Since my midteens, I have sought heartfelt friendships rather than romantic ones. Older relatives of mine, aunts and uncles, deem this a wise choice, especially the prudish ones who insist there’s still time. I’m still in college, but for me, it’s not about maturity but the widespread assumption that everyone is better off in an exclusive, romantic relationship.
I don’t think singleness should carry a stigma. If anything, romantic love should be more stigmatized. While falling in love sounds rosy to me, especially love at first sight, I deem it an implausible bliss, an ill-fated heat. Though beautiful and impassioned when alive, love stings when it withers, and so romantic relationships and marriages are to me, at best, a congratulatory knot, but not an achievement or a guarantee of fulfillment.
The most emotionally fulfilling relationship I have ever had was with a male best friend. All my secrets were in his heart, and his in mine. What we had wasn’t romance, wasn’t sexual. He was closer than a brother and talented, precious. It scared me then, the surge of attention, the lingering affection, the sheltering we gave each other, the warmth that existed between us before distance stole it. Yet we truly cared for each other, and that was love.
With him, I did not see a need to date anyone for more love. It would be nothing but fickle infatuation, a play that wouldn’t match the bond he and I shared. When I told him about the anonymous letter writer, he joked that it would take years before I asked a girl out and that I might fumble trying to woo her.

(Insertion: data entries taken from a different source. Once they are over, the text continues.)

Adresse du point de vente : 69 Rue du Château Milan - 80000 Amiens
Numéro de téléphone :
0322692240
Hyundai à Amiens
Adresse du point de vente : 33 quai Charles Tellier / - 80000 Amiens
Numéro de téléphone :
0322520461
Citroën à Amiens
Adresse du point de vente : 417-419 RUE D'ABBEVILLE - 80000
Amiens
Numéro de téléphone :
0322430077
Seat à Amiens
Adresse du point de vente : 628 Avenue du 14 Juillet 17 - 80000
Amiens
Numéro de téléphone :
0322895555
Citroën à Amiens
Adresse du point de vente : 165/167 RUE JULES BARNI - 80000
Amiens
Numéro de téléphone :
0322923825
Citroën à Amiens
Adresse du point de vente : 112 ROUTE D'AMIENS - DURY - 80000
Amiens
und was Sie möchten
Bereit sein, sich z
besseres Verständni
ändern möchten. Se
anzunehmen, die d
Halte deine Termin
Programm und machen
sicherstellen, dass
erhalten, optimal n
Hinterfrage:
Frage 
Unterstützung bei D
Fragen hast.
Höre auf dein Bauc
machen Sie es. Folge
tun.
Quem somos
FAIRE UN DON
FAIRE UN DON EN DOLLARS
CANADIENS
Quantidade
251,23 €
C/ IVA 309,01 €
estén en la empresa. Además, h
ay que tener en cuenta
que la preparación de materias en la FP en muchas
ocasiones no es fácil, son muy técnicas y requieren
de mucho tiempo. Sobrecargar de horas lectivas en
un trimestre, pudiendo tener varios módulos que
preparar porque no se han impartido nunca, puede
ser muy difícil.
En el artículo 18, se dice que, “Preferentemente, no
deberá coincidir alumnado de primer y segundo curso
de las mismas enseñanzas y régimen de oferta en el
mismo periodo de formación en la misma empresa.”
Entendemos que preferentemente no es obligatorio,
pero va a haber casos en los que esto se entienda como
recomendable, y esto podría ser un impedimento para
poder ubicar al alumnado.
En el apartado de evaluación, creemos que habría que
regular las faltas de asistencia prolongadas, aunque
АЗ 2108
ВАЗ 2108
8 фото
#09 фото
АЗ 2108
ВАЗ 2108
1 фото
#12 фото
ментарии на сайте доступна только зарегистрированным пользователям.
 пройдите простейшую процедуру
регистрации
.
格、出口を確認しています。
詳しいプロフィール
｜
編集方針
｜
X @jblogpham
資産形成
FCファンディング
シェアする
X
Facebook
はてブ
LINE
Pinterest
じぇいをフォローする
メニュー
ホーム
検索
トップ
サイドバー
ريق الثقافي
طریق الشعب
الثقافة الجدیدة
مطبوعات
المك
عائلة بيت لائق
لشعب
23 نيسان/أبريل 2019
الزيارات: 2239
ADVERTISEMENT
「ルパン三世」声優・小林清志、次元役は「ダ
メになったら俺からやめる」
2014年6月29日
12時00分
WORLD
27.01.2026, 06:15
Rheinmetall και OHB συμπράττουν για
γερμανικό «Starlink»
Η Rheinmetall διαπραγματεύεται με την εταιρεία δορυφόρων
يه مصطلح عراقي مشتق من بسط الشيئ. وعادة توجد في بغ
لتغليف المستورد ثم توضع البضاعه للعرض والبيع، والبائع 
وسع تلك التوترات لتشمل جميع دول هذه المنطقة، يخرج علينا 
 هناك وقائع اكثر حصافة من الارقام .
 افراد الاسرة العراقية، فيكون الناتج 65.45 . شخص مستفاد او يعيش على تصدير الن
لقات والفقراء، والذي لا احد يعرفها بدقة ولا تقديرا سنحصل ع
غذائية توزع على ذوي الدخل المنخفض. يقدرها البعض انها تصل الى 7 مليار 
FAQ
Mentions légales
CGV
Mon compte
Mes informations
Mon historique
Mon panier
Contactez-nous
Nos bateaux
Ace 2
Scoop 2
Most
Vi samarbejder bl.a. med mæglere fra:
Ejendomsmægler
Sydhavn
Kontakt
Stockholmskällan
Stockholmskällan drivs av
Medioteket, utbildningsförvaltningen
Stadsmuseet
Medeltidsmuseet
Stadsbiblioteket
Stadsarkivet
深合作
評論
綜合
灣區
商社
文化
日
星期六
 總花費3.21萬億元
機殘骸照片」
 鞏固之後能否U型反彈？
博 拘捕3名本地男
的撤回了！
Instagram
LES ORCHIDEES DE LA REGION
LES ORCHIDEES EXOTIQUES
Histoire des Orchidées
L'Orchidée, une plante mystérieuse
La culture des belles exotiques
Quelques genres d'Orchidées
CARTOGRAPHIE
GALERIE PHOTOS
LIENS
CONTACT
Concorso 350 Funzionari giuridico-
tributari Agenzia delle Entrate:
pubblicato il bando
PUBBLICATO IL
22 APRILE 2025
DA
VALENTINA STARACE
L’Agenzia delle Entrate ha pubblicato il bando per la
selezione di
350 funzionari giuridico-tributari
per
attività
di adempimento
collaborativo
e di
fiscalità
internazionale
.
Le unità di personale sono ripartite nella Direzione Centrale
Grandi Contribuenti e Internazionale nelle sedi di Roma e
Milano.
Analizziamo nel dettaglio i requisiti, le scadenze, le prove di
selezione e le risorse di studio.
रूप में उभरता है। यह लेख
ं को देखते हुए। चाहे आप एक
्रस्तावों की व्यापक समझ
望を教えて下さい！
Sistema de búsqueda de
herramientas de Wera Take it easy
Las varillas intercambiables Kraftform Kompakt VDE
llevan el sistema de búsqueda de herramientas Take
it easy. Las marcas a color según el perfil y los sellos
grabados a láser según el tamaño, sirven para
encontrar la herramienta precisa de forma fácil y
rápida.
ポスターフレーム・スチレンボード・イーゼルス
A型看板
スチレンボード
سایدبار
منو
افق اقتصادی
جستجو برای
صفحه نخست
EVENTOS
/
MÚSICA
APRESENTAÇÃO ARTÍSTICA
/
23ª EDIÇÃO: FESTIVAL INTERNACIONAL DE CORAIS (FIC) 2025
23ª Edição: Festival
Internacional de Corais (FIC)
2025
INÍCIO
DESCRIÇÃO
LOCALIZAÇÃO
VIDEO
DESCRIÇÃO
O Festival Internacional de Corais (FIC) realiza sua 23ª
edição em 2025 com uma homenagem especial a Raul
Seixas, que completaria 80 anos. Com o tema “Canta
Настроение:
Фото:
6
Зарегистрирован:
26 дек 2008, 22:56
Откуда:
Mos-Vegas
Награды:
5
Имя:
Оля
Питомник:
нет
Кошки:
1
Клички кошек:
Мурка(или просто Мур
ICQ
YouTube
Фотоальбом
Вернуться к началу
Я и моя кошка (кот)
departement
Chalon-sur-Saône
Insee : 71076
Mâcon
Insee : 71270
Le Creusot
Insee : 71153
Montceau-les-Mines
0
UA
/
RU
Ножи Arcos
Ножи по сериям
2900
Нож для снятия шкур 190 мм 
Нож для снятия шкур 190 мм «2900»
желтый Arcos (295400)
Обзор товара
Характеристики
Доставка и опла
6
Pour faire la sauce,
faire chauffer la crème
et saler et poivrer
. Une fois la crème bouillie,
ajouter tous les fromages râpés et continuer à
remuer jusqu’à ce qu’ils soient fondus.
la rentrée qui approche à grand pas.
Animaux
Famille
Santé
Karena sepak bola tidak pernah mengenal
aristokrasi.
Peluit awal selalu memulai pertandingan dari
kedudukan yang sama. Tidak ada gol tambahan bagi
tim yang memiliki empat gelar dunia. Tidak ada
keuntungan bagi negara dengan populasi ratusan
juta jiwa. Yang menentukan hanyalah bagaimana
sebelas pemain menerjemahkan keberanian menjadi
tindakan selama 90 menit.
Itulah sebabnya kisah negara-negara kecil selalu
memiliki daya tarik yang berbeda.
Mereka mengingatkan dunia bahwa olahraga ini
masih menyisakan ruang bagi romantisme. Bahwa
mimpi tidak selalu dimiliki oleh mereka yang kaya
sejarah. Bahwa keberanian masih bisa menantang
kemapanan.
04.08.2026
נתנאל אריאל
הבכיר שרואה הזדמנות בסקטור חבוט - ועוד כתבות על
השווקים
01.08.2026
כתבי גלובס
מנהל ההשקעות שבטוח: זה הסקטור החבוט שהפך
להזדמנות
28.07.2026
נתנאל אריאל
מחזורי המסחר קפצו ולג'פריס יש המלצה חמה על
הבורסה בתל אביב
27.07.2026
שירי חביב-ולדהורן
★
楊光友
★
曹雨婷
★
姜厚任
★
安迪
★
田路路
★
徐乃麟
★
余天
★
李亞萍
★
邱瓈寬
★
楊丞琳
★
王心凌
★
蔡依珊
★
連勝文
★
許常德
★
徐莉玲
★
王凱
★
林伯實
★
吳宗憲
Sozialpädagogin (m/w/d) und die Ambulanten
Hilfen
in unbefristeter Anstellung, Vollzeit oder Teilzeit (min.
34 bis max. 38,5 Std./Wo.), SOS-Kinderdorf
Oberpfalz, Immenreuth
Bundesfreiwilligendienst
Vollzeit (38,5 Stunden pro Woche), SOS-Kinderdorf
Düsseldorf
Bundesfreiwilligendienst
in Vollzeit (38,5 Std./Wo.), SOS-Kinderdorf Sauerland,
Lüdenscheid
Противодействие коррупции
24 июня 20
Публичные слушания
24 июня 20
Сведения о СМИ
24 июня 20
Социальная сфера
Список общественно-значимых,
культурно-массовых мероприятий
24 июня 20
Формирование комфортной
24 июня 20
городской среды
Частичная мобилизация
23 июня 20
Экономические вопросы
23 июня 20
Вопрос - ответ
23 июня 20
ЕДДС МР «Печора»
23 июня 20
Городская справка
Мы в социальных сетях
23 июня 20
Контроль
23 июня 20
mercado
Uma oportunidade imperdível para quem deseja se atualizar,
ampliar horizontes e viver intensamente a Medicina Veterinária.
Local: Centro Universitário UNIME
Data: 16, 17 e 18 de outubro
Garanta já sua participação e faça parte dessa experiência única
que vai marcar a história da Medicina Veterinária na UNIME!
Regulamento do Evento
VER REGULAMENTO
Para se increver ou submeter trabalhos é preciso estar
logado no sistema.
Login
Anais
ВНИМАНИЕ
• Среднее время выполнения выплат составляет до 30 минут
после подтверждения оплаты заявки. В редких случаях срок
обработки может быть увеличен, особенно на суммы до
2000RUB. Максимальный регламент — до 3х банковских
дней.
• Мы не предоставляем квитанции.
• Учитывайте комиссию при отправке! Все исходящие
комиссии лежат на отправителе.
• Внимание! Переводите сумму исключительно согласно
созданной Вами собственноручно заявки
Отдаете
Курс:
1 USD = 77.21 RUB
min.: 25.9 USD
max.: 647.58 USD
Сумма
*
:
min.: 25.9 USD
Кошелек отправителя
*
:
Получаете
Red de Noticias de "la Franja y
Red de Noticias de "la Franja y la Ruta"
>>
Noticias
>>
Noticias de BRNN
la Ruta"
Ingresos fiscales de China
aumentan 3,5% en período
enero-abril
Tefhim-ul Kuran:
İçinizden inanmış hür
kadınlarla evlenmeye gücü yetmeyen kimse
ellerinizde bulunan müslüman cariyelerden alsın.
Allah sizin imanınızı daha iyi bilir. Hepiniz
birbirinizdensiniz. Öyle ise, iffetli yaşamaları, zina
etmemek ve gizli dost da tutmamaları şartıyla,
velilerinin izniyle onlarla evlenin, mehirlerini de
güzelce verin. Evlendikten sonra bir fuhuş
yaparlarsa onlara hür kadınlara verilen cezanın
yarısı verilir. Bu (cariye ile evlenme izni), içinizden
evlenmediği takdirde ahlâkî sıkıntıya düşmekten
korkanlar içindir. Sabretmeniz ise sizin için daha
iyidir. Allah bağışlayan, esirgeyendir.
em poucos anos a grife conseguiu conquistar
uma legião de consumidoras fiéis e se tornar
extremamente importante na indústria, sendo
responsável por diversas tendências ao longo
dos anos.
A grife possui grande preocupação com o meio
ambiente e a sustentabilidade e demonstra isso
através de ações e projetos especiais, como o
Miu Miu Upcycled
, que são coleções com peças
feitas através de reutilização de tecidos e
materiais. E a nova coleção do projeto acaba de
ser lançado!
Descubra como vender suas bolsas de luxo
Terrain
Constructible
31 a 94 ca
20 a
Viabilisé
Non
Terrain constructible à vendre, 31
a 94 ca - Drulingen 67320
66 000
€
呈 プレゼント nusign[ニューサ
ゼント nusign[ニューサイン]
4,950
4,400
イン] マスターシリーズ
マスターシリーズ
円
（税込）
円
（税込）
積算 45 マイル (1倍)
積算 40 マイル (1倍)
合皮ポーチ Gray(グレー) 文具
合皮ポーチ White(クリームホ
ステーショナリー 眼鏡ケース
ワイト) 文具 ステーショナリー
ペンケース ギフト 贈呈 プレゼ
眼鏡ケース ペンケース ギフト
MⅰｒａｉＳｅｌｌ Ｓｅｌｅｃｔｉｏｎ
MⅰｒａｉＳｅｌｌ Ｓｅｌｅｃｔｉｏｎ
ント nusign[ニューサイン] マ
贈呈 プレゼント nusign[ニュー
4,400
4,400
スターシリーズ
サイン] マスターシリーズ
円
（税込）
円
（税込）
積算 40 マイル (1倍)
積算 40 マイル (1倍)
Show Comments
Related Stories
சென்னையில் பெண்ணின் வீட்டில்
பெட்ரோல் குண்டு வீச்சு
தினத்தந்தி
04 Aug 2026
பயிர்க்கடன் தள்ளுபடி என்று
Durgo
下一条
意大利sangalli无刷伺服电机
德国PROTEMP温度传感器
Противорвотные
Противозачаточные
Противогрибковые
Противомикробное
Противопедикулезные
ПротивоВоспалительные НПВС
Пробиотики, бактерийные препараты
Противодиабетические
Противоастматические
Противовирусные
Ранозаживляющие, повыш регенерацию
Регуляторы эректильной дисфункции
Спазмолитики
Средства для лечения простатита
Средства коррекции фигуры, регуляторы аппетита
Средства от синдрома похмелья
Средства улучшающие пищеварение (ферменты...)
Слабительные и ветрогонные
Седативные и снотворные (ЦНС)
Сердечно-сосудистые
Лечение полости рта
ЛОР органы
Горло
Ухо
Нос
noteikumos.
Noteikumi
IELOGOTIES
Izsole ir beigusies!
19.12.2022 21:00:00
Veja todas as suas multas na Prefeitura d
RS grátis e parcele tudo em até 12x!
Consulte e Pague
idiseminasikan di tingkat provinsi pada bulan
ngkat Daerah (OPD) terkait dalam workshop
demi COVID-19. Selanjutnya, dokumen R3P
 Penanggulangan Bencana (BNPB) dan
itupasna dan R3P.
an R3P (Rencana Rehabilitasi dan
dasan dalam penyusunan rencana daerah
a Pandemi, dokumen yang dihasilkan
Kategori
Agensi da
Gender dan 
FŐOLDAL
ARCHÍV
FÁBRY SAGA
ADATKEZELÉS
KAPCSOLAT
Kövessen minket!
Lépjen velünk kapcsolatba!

I laughed. What I loved most about my friendship with him was the innocence, the honesty. In many of my other male-to-male friendships, I felt pressured to act less vulnerable and more tough and detached. With him, I was free, though I sometimes suppressed the expression of it, the same way I did with my mother. Once, I fantasized about pecking him the way my mother did to me, but I couldn’t do it. I rarely called him a best friend, but in my heart, he was. One day, I told him I “low-key” missed him, and he questioned the low-key.